= WORK TO BE COMPLETED =
Report each line from the records where the string "following" turns up.

= Saved entries =
•••••

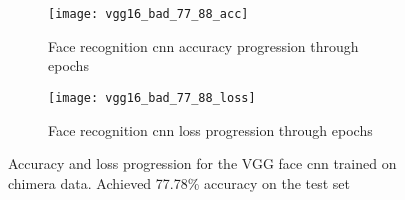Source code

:\begin{figure}[H]
	\centering
	\begin{subfigure}{0.48\textwidth}
		\centering
		\texttt{[image: vgg16\_bad\_77\_88\_acc]}
		\caption{Face recognition \gls{cnn} accuracy progression through epochs}
		\label{fig:vgg_77_acc}
	\end{subfigure}
	\begin{subfigure}{0.48\textwidth}
		\centering
		\texttt{[image: vgg16\_bad\_77\_88\_loss]}
		\caption{Face recognition \gls{cnn} loss progression through epochs}
		\label{fig:vgg_77_loss}
	\end{subfigure}
	\caption{Accuracy and loss progression for the VGG face \gls{cnn} trained on chimera data. Achieved 77.78\% accuracy on the test set }
	\label{fig:vgg_77_graphs}
\end{figure}

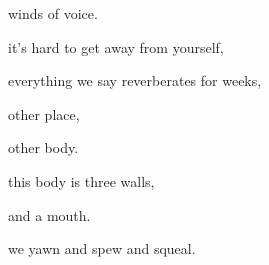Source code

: \documentclass[extrafontsizes, 48pt]{memoir}
\newcommand\blankpage{%
    \null
    \thispagestyle{empty}%
    \addtocounter{page}{-1}%
    \newpage}
\begin{document}
	\begin{minipage}{.6\textwidth}
	winds of voice.
	\afterpage{\blankpage}
	\end{minipage}
	\newpage

	\begin{minipage}{.6\textwidth}
	it's hard to get away from yourself,
	\end{minipage}
	\newpage

	\begin{minipage}{.6\textwidth}
	everything we say reverberates for weeks,
	\end{minipage}
	\newpage

	\begin{minipage}{.6\textwidth}
	other place,
	\end{minipage}
	\newpage

	\begin{minipage}{.6\textwidth}
	other body.
	\afterpage{\blankpage}
	\end{minipage}
	\newpage

	\begin{minipage}{.6\textwidth}
	this body is three walls,
	\end{minipage}
	\newpage

	\begin{minipage}{.6\textwidth}
	and a mouth.
	\end{minipage}
	\newpage

	\begin{minipage}{.6\textwidth}
	we yawn and spew and squeal.
	\end{minipage}
	\newpage
\end{document}
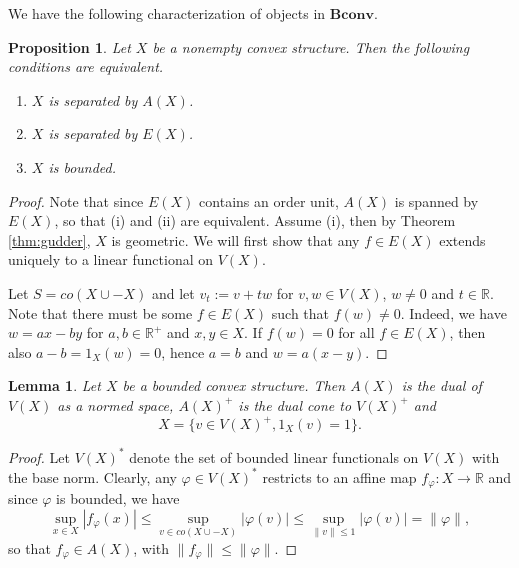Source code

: \documentclass[12pt]{article}
\newtheorem{lemma}{Lemma}
\newtheorem{prop}{Proposition}
\newcommand{\<}{\langle}
\newcommand{\ct}[1]{\mathbf{#1}}
\begin{document}
We have the following characterization of objects in $\ct{Bconv}$.
\begin{prop} Let $X$ be a nonempty convex structure. Then the following conditions  are equivalent.
\begin{enumerate}
\item[(i)] $X$ is separated by $A(X)$.
\item[(ii)] $X$ is separated by $E(X)$.
\item[(iii)] $X$ is bounded.
\end{enumerate}

\end{prop}


\begin{proof} Note that since $E(X)$ contains an order unit, $A(X)$ is spanned by $E(X)$, so that (i) and (ii) are equivalent. Assume (i), then by
 Theorem \ref{thm:gudder}, $X$ is geometric. We will first show that any $f\in E(X)$ extends uniquely to a linear functional on $V(X)$.



Let $S=co(X\cup -X)$ and let $v_t:=v+tw$ for $v,w\in V(X)$, $w\ne 0$ and $t\in \mathbb R$. 
Note that there must be some $f\in E(X)$ such that $f(w)\ne0$. Indeed, we have $w=ax-by$ for $a,b\in \mathbb R^+$ and $x,y\in X$. If $f(w)=0$ for all $f\in E(X)$, 
 then also $a-b=1_X(w)=0$, hence $a=b$ and $w=a(x-y)$. 
  


\end{proof}


\begin{lemma} Let $X$ be a bounded convex structure. Then  $A(X)$ is the dual of $V(X)$ as a normed space, $A(X)^+$ is the dual cone to $V(X)^+$ and 
\[
X=\{v\in V(X)^+, 1_X(v)=1\}.
\]
\end{lemma}

\begin{proof} Let $V(X)^*$ denote the set of bounded linear functionals on $V(X)$ with the base norm. Clearly, any $\varphi\in V(X)^*$ restricts to an affine map 
$f_\varphi:X\to \mathbb R$ and since $\varphi$ is bounded, we have
\[
\sup_{x\in X} |f_\varphi(x)|\le \sup_{v\in co(X\cup -X)}|\varphi(v)|\le \sup_{\|v\|\le 1}|\varphi(v)|=\|\varphi\|,
\]
so that $f_\varphi\in A(X)$, with $\|f_\varphi\|\le \|\varphi\|$.


\end{proof}
\end{document}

•••••

= EXPECTED ANSWER =
We have the following characterization of objects in $\ct{Bconv}$.
\begin{prop} Let $X$ be a nonempty convex structure. Then the following conditions  are equivalent.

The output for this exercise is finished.